- From: Sandro Hawke <sandro@w3.org>
- Date: Wed, 23 Apr 2003 16:31:41 -0400
- To: uri@w3c.org
- Cc: pat hayes <phayes@ai.uwf.edu>
Okay, I'm taking a stab at some new text for the introduction to
2396bis. I haven't worked out the exact 'diff' details but I'm happy
to if it comes to that. This text goes somewhere around section 1.1,
but if this slight reframing is accepted, I think some later sentences
will have to be rephrased.
I bravely/naively think this roughly meets the needs of all comers
(including the newcomers-to-this-list like Pat Hayes), and I'm sure
people will be happy to tell me where I'm wrong. If this addresses
your needs better than the current text, a brief comment to that
effect would be appreciated.
===============================
1. Being a URI
A URI is a string which conforms to the URI syntax given in this
document. This restricted syntax serves several purposes:
a. It excludes certain characters. This allows
systems to use those characters to delimit URIs.
b. It defines each URI as beginning with a "scheme"
name followed by a colon. This allows independent
development and deployment of systems which offer
URIs additional semantics and functionality.
c. It defines a few characters (including "/") to have
special "hierarchical" meaning, to allow for "relative"
URIs.
d. It defines a character-escape mechanism (using "%")

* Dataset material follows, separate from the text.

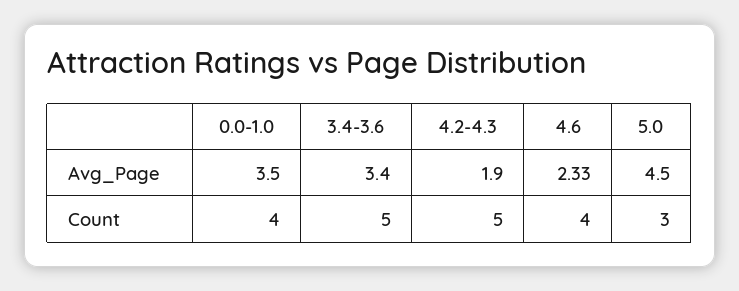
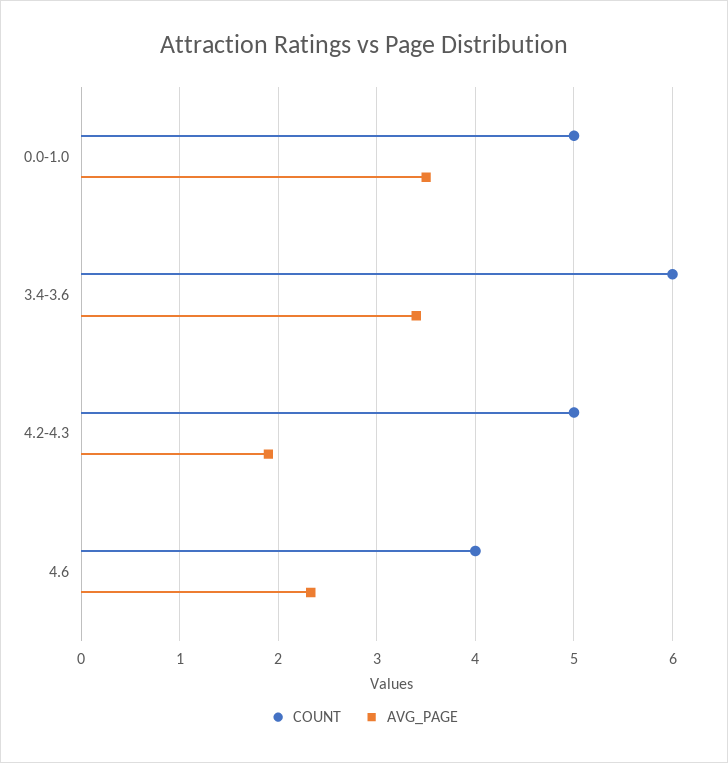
Avg_Page, 5.0: 4.5 -> none
Count, 0.0-1.0: 4 -> 5
Count, 3.4-3.6: 5 -> 6
Count, 5.0: 3 -> none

to allow special characters (like "/") to be used as
normal characters, without their special URI meaning.
e. It keeps them syntactically distinct from some other
short, formally-specified strings, so they can sometimes
be intermixed or used to flag an extension to a protocol
or when "webifying" systems.
2. The Identification Function (RIF)
There is a single relation, called the "RFC 2396bis
identification function" ("RIF"), which maps from each URI to
exactly one thing at any point in time. Some shared knowledge of
this relation is essentially to communcation using URIs, but
complete shared knowledge is rarely possible. The central efforts
and standards related to URIs concern techniques for sharing
knowledge of this relation sufficient for particular applications.
a. We call the objects in the range (set of possible
output values) of RIF "resources". This term is not
intended to exclude anything and the range of RIF is in
no way restricted. Every person, place, event, physical
object, imaginary character, ... anything and everything
is in the range of RIF and is technically a resource --
but calling something a "resource" suggests that it is
likely to be identified by a URI in practice. For
example, the integer zero is technically a resource
(since everything is a resource), but calling it a
resource would be misleading outside of a context where
URIs were actually being used to denote integers.
[[ Thus RDF bNodes and literals can be said to identify
resources, even if there is no URI in use, because
assigning a URI would be reasonable and may happen
automatically in some software. ]]
b. Resources can be further divided into "bound
resources" and "unbound resources". Bound resources are
in the codomain of RIF; they are in fact identifiable
through RIF from some URI. Unbound resources are not in
the codomain of RIF and cannot be identified through the
RIF mapping from some URI. Not all resources can be
bound because there are more resources than URIs. Since
it may not be possible to know whether a given resource
is bound, the boundness distinction should be used with
care, or used with respect to a particular URI scheme as
in, "Since my new book does not yet have an ISBN, it is
an unbound resource with respect to the isbn: scheme."
[[ That's trying to address Mike Mealling's requirement.
http://lists.w3.org/Archives/Public/uri/2003Apr/0055 ]]
c. Elements of RIF SHOULD NOT change over time, since
such changes will render shared knowledge false until
corrected. If changes do occur, it is sometimes said
"the resource has moved", and appropriate notifications
and forwarding SHOULD be made. The term "moved"
suggests that a URI is a location for a resource, and
this is a common metaphor, but it is only a metaphor.
Information changing over time can be handled without
changing RIF through various techniques such as having
the resource itself be a function mapping the current
time to a resulting value.
3. URI-Scheme Languages
In addition to serving as an argument for the RIF function and
thereby identifying a resource, each URI MAY contain encoded
(serialized) information. The syntax and semantics of the encoding
language are determined by the normative specificiation registed
with IANA for the scheme name and MUST be subordinate to the syntax
and semantics given in this document.
a. Scheme languages SHOULD be declarative in nature,
with the URI text conveying knowledge either directly or
indirectly about the identified resource. An example of
a direct assertion is the "data" scheme, where the URI
text fully describes the identified resource. An
example of an indirect assertion is the "http" scheme,
where the URI text conveys the network address of a
server which can communicate on behalf of or about the
resource.
=================================
That's it. IMHO it nicely refactors some tricky issues, but I surely
can't claim to understand them all. Probably the biggest thing is
pulling RIF out of the intrinsic nature of URIs and being explicit
about it. Also I think it's important to be clear that using a URI
as a an argument to RIF is almost totally different from decoding it
according to some scheme-specific language.
-- sandro
Received on Wednesday, 23 April 2003 16:31:45 UTC